My take is this, most x470 boards will run a 16 core just fine. A ridiculously cheap, and I mean really really cheap low end board might not but any x470 board is basically designed for overclocking and can easily push a 2700x up to using well over 150W with no issue.
Lately you have a bunch of guys, particularly youtubers making all these claims about bad VRMs, for the most part when they say VRMs are bad they are really saying, but not specifically so being stupid, that the one high end board with way WAY overspec VRMs has enough juice to push say 300W comfortably and the 'crap' overclocking board with the 'crap' VRM is only capable of pushing 270W... so it can't match the board that can push 300W via VRMs. In reality, at stock or a light overclock there isn't a high end overclocking board.
There are two issues here, do the manufacturer in AMD or Intel, allow the mobo makers to update bioses to support and validate the new chips or do they want to sell more chipsets and get a cut of motherboards, and then if they allow it, will lets say Asus decide to use that permission to update their boards which may lead to them losing a sale as someone flashes their x470 instead of buying a new x570.
Intel have made a huge deal about intentionally blocking older chipsets using newer chips which stops most motherboard makers enabling support because they risk the wrath of Intel for going against them. AMD usually go the other way and would be more likely to let their partners update their boards.... but the partners really don't want to. Really it becomes if one big manufacturer wants to win long term customers by doing the right thing and being seen as the reliable company, then the others will probably fall in and support them also.
Realistically it would also be VERY easy to simply say a 16 core chip will use 95W and lets say for arguments sake, 4.2Ghz all core boost on x470 but will enable 125W mode on x570 enabling 4.7Ghz all core boost. Allow that to be the 'stock' setting that can be easily validated on all x470 boards, but in reality that is only a stock mode to meet a specification, you can overclock the 16 core just like any other chip and either use the normal higher clock speeds or overclock even further.

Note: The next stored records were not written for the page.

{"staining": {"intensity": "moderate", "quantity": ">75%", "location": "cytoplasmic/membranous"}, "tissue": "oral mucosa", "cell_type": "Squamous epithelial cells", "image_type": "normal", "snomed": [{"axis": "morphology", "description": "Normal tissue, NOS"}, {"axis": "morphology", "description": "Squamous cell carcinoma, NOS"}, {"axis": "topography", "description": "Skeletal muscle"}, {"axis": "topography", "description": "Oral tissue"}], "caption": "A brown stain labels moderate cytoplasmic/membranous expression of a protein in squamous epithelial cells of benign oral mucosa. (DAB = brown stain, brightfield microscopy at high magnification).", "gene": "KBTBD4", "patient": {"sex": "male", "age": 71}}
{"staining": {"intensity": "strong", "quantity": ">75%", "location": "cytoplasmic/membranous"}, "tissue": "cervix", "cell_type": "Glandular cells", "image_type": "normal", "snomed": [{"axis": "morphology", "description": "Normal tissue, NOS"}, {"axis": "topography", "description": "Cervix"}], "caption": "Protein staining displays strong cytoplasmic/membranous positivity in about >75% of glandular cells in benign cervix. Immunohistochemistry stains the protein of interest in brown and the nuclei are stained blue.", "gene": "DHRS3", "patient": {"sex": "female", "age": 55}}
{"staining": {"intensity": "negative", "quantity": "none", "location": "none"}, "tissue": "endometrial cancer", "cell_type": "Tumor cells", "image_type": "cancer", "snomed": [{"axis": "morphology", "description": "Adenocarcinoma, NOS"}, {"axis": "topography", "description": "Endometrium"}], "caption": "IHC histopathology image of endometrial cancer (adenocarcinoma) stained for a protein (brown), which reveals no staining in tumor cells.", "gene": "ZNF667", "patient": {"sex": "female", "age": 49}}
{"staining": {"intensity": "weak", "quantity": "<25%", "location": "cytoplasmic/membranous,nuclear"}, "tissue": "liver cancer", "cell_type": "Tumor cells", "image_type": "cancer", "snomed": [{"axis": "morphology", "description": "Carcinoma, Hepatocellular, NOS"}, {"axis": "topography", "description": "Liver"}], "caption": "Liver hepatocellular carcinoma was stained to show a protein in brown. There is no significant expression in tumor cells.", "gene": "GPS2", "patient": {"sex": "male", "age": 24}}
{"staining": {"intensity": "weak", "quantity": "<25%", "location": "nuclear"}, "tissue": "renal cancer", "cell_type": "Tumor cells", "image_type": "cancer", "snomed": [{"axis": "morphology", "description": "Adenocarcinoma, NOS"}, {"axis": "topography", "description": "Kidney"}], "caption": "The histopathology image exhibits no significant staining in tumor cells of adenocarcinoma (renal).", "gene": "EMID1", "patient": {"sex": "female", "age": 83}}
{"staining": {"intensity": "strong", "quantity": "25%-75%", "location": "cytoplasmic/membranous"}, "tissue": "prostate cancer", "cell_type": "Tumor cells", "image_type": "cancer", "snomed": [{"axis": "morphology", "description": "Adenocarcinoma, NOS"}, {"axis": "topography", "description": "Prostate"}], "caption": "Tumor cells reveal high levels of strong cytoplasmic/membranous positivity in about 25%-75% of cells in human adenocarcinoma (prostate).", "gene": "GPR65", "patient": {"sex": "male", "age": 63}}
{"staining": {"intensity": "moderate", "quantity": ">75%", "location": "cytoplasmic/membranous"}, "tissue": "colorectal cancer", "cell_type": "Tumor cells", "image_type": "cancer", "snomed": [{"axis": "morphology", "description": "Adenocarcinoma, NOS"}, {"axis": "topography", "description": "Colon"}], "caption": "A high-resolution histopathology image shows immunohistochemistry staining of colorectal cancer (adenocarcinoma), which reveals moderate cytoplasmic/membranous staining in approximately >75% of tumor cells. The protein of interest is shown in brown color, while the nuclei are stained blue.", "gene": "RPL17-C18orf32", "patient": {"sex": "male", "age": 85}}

Basically AMD have talked a lot about supporting older motherboards so I can't see them getting in the way.
Then on the 8/12/16 core. I think Intel aimed 10nm at a good couple of years ago and Zen 2 was supposed to come out quite a long while after Icelake. AMD were likely banking on 14nm Intel staying 4 core and Icelake a year or two ago maybe moving to 6 core, but being on a process that it would be easy to scale to 12 core or so without much trouble. AMD planned Zen 2 to go against Icelake, they've said so. It's why it's designed to be 16 core on desktop. The thing is Intel couldn't have missed 10nm/Icelake releases worse than they have. Even now every sign is desktop Icelake is going to be a fair way into 2020. This means AMD doesn't have to go 16 core asap to beat Intel, however with 8 core 9900k.... 8 core Zen 2 is a waste imo. 8 Core puts them on par with Intel, maybe slightly ahead and for maybe 6-12 months. If they release at min a 12 core, if not 16 core at launch then they absolutely kill Intel mainstream immediately and utterly dominate for a year at which point Intel will likely only catch up, or worst case won't even catch up.
So they could go the route of I think at worst, 12 core at launch, hold back 16 core to smack Intel with at a later date and milk the 12 core for a while as with the 1800x, then bring in the 16 core at that price and drop 12/8 core pricing at a later date. Personally I think they are going for the straight killer blow, straight 8-16 core product range available from launch and nothing Intel produce in desktop is remotely competitive till into 2020.